Um dos favoritos durante o movimento foi o boneco do ex-presidente regional da Catalunha Carles Puidgemont, agora exilado.
Em 2017, o caganer do personagem Piu-Piu chegou a esgotar porque, quando o governo espanhol reforçou a polícia para controlar o plebiscito pela independência da Catalunha em 2017, os policiais dormiram em um navio pintado com um Piu-Piu gigante no lado externo.
Em 2018, foi lançado um caganer com uma fita amarela, olhos grandes e uma boca, ilustrando o símbolo usado em solidariedade aos líderes da independência da Catalunha que haviam sido presos. A expectativa era que ali nascia um best-seller.

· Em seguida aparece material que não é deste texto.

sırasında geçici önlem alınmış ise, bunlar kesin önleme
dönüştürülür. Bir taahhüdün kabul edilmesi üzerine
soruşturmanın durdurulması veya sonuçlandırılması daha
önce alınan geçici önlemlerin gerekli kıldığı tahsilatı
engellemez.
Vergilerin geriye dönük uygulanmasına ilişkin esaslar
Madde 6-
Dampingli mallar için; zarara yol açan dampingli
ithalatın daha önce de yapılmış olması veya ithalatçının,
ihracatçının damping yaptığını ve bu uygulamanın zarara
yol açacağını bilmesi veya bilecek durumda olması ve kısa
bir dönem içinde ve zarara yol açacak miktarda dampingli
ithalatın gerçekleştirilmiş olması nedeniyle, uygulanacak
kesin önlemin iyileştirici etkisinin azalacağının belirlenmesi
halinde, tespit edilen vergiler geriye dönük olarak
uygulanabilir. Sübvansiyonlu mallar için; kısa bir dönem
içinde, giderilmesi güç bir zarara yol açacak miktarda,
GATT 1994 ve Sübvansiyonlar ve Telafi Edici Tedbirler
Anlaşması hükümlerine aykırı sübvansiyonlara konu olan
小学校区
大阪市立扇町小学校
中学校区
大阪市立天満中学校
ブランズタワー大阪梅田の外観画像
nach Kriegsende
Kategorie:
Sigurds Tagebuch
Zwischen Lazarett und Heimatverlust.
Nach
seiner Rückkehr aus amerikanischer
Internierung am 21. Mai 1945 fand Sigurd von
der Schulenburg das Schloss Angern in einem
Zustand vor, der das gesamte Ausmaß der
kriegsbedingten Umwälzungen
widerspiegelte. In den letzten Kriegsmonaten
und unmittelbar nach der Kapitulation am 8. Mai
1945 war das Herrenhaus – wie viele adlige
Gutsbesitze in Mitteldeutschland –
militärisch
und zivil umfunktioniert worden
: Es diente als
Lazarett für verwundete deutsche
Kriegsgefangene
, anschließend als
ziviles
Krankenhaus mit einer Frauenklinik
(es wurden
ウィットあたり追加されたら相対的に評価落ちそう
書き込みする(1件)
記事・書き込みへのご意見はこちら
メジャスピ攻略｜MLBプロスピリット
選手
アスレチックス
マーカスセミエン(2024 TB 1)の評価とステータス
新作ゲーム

“É um reflexo do que está acontecendo”, afirmou Corral na época. “O caganer virou uma forma de registrar a história atual. É uma realidade. Temos prisioneiros políticos.”
Os caganers estão longe de se tornarem uma unanimidade mundial como a árvore de Natal, mas são cada vez mais conhecidos fora da Catalunha.
Os bonecos são uma tradição de longa data em algumas regiões de Portugal e em Nápoles, na Itália, e vêm ganhando admiradores em locais mais distantes.
“Na associação do caganer, temos membros da Itália, Alemanha, Japão e dos Estados Unidos. É uma sociedade internacional”, afirma Corral.
De fato, cerca de 50% das vendas internacionais do site caganer.com vão para os Estados Unidos, segundo Alos Pla. Personagens americanos que foram retratados em caganers populares incluem Barack Obama e Hillary Clinton, além de Donald Trump e David Bowie.
Você escolhe se deve dar a alguém um caganer de uma pessoa que ela adora ou detesta. Mas muita gente retratada consideram os bonecos um elogio.
“Para pessoas famosas, é uma honra ter seu próprio caganer”, afirma Alos Pla. Corral é ainda mais enfático: “Se você não tiver um caganer, você não é ninguém hoje em dia”.
O que explica por que os lançamentos de 2022 incluem, é claro, o boneco do craque argentino Lionel Messi, agora campeão do mundo de futebol.